Testing is the primary tool available to hunters who want to protect themselves. Many state wildlife agencies offer free or low-cost CWD testing, though the process varies by state. In Michigan, for example, the Department of Natural Resources provides free testing in counties where focused surveillance is underway and offers free lymph node shipping kits to hunters elsewhere in the state. Hunters extract the lymph nodes themselves and ship them to a veterinary diagnostic lab for analysis.

Testing typically requires a harvest report to be completed before sample submission. Results can take days to weeks depending on the lab and method used. The general recommendation is to not eat any meat from a deer until test results come back negative. If you’re hunting in a state with known CWD, check with your state wildlife agency for specific testing locations and instructions before the season starts. Many offices ask that you call ahead to confirm someone will be available to process your sample.

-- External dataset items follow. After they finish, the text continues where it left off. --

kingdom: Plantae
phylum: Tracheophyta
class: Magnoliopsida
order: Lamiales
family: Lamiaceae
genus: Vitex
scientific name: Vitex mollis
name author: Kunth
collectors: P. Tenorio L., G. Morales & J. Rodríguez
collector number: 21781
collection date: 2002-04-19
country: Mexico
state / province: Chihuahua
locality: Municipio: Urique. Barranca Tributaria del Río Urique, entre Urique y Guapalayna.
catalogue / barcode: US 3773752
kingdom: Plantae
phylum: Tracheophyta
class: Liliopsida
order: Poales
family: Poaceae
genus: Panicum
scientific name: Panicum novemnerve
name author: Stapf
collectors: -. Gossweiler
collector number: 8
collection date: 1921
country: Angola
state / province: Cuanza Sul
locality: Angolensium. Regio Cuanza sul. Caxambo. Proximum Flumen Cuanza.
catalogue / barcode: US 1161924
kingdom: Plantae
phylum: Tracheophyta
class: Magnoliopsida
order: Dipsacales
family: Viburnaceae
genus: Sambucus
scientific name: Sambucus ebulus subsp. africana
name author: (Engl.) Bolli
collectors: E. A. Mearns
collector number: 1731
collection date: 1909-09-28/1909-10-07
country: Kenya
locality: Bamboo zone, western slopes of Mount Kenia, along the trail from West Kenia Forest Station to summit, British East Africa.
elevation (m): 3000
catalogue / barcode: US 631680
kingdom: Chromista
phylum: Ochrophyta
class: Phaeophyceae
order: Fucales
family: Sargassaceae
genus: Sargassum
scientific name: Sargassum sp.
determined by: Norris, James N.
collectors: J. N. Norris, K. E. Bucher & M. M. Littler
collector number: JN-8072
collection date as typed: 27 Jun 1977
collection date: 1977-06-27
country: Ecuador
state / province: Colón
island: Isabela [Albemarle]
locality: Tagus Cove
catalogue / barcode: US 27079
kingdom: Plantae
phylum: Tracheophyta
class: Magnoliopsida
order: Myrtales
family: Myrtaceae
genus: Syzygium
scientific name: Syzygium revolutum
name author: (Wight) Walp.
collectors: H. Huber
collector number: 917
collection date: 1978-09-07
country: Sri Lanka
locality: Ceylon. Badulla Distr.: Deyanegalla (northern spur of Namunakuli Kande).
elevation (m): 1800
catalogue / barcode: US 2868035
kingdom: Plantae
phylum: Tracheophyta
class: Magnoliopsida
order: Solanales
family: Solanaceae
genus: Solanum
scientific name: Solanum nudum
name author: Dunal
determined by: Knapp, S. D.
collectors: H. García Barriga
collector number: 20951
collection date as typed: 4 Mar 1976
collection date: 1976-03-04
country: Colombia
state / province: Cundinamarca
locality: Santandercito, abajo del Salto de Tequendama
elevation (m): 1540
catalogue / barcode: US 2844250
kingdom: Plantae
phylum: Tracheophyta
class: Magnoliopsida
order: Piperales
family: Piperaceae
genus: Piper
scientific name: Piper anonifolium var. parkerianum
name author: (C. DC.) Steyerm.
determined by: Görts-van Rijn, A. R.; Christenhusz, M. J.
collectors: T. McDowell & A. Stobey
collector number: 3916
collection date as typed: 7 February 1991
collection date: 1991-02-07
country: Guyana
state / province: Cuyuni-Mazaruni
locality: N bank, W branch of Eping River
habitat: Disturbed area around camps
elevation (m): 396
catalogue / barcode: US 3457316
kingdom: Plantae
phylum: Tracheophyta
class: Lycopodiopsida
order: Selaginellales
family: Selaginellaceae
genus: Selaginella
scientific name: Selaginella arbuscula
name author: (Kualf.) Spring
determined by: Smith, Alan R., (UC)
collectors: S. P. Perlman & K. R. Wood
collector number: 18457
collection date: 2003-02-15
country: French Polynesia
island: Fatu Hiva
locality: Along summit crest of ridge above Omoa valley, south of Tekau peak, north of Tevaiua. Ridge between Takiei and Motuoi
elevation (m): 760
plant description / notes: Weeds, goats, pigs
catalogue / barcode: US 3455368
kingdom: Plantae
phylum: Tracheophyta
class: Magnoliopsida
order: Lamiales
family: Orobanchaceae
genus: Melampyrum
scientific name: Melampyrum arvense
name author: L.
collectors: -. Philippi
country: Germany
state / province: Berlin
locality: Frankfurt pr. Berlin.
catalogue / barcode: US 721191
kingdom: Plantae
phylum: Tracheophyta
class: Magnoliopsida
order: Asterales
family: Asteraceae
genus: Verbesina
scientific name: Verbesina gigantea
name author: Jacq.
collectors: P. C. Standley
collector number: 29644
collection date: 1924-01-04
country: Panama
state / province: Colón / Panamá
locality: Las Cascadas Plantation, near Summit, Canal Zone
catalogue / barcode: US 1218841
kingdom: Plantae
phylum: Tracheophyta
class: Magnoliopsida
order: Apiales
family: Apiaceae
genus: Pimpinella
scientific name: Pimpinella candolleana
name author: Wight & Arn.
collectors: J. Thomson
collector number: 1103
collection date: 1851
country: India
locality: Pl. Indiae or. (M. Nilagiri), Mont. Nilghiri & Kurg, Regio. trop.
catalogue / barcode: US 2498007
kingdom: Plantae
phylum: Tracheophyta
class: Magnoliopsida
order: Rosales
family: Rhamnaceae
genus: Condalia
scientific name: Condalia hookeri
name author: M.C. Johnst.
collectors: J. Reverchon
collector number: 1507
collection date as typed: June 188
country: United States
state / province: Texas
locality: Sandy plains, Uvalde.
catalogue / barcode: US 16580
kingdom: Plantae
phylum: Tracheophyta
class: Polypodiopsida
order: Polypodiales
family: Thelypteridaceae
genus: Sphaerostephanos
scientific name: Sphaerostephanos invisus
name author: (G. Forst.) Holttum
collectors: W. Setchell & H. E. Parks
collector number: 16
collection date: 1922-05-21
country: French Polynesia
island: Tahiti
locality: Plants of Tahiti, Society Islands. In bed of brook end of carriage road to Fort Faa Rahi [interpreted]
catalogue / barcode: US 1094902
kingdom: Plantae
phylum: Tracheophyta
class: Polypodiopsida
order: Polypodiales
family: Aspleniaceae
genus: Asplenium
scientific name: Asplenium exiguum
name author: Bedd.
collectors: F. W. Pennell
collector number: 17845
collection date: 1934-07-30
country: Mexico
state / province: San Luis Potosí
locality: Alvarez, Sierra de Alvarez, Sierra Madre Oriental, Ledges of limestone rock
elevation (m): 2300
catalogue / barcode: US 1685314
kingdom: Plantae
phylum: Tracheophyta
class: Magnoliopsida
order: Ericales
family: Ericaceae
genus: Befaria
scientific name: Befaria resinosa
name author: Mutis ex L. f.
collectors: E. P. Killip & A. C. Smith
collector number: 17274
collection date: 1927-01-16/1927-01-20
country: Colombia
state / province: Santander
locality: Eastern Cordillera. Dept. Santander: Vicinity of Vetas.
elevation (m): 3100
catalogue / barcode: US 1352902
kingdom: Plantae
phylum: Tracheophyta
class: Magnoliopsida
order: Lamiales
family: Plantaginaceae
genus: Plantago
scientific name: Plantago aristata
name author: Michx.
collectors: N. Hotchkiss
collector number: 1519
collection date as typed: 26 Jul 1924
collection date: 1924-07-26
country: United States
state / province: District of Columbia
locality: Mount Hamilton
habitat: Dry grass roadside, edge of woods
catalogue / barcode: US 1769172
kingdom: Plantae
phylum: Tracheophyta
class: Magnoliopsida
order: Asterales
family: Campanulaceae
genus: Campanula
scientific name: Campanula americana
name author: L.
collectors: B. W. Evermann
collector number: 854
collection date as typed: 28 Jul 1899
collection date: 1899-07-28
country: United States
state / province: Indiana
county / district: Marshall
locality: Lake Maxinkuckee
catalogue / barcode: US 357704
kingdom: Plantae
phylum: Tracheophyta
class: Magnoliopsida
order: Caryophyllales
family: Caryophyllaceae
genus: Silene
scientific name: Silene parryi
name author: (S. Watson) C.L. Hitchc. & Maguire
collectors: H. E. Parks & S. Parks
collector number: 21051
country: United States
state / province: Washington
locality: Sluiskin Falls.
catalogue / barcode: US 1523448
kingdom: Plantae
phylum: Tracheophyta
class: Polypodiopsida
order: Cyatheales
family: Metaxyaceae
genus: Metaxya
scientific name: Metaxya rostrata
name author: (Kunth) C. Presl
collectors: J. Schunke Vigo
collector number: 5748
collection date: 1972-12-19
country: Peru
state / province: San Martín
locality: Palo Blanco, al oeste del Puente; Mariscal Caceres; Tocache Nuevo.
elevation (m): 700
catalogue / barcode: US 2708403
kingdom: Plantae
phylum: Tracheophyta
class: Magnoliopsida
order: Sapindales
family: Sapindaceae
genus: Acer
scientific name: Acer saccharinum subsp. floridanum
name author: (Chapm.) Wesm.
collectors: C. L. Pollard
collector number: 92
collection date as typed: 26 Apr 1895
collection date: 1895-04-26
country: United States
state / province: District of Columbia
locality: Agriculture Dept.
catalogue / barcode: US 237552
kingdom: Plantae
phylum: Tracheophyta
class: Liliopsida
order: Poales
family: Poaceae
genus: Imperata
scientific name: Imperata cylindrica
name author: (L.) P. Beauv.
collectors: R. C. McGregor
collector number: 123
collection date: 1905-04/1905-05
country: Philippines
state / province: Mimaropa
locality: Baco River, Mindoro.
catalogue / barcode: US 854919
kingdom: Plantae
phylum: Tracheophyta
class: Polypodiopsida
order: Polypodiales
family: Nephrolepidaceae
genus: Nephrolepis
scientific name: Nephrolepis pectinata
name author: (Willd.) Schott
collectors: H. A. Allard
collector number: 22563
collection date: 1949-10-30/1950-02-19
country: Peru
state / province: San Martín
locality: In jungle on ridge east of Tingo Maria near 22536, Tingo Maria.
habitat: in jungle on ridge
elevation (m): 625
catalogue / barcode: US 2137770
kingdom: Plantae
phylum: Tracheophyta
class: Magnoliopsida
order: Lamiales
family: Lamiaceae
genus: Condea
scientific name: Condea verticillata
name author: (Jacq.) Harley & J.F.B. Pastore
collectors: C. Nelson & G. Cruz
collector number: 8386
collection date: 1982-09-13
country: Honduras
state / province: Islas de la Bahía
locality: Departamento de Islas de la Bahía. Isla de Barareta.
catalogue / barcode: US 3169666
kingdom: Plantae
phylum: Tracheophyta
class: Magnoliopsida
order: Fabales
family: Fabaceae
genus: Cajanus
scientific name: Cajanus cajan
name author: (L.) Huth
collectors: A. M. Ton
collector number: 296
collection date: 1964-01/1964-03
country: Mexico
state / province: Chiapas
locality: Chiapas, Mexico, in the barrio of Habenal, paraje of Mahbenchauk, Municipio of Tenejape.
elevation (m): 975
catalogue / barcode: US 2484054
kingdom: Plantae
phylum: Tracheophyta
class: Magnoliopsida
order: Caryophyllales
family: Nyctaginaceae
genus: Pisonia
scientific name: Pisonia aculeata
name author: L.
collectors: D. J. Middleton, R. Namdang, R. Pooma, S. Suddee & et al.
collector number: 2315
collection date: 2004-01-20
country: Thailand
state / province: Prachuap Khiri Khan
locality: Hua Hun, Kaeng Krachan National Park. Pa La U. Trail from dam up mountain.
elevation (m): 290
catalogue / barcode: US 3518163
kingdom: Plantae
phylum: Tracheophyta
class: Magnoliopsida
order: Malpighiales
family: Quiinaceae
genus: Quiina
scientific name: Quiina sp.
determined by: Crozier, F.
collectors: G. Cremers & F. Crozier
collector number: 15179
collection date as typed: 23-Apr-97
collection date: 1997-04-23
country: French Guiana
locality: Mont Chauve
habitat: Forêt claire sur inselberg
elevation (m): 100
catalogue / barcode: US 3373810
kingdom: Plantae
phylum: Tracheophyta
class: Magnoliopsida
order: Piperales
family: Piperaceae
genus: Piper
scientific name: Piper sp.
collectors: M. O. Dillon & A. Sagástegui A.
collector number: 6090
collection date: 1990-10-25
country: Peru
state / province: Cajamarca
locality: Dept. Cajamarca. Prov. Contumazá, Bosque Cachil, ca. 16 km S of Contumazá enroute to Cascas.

Standard field-dressing precautions also apply: wear rubber or latex gloves when handling carcasses, minimize contact with brain and spinal tissue, and avoid sawing through the spine. These steps reduce potential exposure even though human transmission has never been documented.

Why It Is Hard to Stop

CWD poses a unique wildlife management challenge because nearly everything about prions works against containment. The long incubation period means animals spread the disease silently for months or years before anyone can identify them as sick. Environmental contamination means the landscape itself becomes a reservoir. Prions resist heat, ultraviolet light, and most chemical disinfectants. And there is no live-animal test sensitive enough for routine screening of wild herds, so testing relies on tissue samples collected after death.

Wildlife agencies use a combination of strategies: targeted culling in areas with high infection rates, mandatory testing in surveillance zones, restrictions on transporting deer carcasses across state lines, and bans on practices like baiting and feeding that concentrate animals and accelerate transmission. None of these measures eliminate the disease. They aim to slow its spread and protect herds from the kind of population-level decline that modeling studies have predicted when CWD goes unchecked.